Architectural differences in gender paths: Llama relies more on attention-centric connections in middle layers, while Olmo utilizes more MLP-to-MLP connections, showing architectural variance in concept representation.
based_on_lex circuits are most universal: Because lexical subjects (family/occupation) are diverse, their circuits show high transferability, suggesting they are the best candidates for "universal gender probes."

Highlights & Insights¶

The dual-axis benchmark design is a simple but powerful research tool: by combining 5×5 subsets, it naturally enforces a "dual reporting" evaluation protocol for debiasing.
First use of EAP-IG to prove entanglement: Unlike previous works using circuits to understand "how models succeed," this work uses cross-task faithfulness as quantitative evidence of whether two functions share the same circuit.
A critique of the "neuron ablation debiasing" school: While prior works reported positive results on StereoSet, this study proves those results are illusions caused by an evaluation gap.
Logit-lens verification of interpretability: The evidence that the same neurons represent gender while simultaneously influencing both lexical and pronoun tasks provides strong support for the superposition hypothesis.

Limitations & Future Work¶

English and binary gender only: Does not address grammatical gender languages (e.g., German/Spanish) or non-binary pronouns, which the authors acknowledge may exacerbate the invisibility of non-binary identities.
Model size (7B/8B): The degree of entanglement in larger models or different architectures (e.g., MoE) remains unknown.
Stereotype scope: Limited to occupation and adjective stereotypes; religious or racial intersectional gender bias was not covered.
Ablation method: Only zero-ablation was tested; more complex schemes like mean ablation or SAE feature ablation were not compared.

vs.
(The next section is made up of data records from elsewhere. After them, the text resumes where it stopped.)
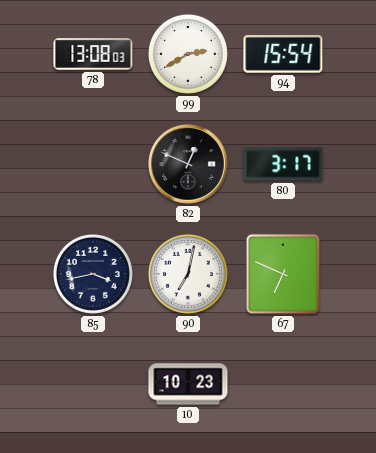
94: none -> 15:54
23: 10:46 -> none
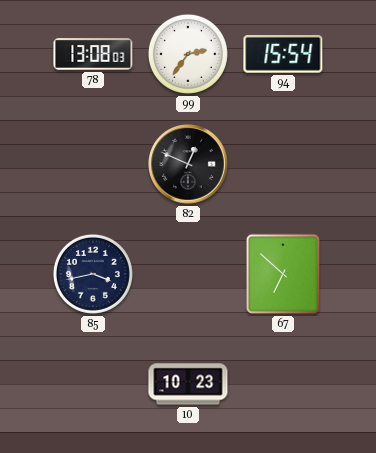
99: 2:40 -> 2:36
80: 3:17 -> none
90: 7:02 -> none
67: 6:49 -> 6:52
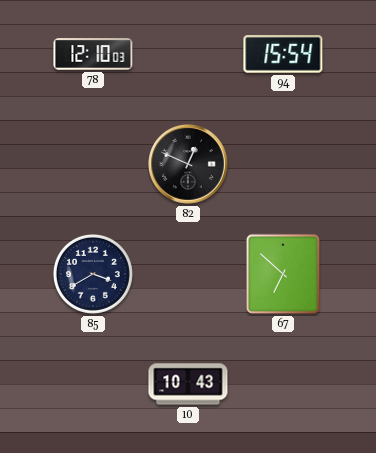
78: 13:08 -> 12:10
99: 2:36 -> none
85: 3:43 -> 3:40
10: 10:23 -> 10:43
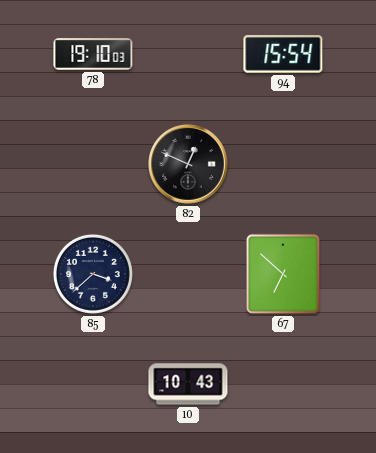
78: 12:10 -> 19:10
85: 3:40 -> 3:38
DiFair (Zakizadeh et al. 2023): DiFair first disentangled bias/knowledge using Wikipedia/Reddit sentences; GKnow provides a template-based controlled version with 5×5 subsets better suited for mechanistic analysis.
vs. Liu et al. 2024 / Yu & Ananiadou 2025: These works used attribution to ablate neurons and reported gains on StereoSet; this study replicates their setup but adds factual evaluation to prove the trade-off.
vs. Bolukbasi et al. 2016 / Limisiewicz & Mareček 2022: Earlier efforts tried to "preserve factual knowledge while debiasing"; this work explains mechanistically why it is difficult—circuits are inherently entangled.

Rating¶

Novelty: ⭐⭐⭐⭐ Quantitative dual-layer evidence for entanglement; effective dual-axis benchmark design.
Experimental Thoroughness: ⭐⭐⭐⭐ Multiple models, benchmarks, and metrics with logit-lens analysis; lacks comparison with MoE or larger scales.
Writing Quality: ⭐⭐⭐⭐ Clear conceptual distinctions; Tables 1-3 provide excellent summaries.
Value: ⭐⭐⭐⭐⭐ Directly challenges a popular debiasing paradigm and provides reusable evaluation standards for future work.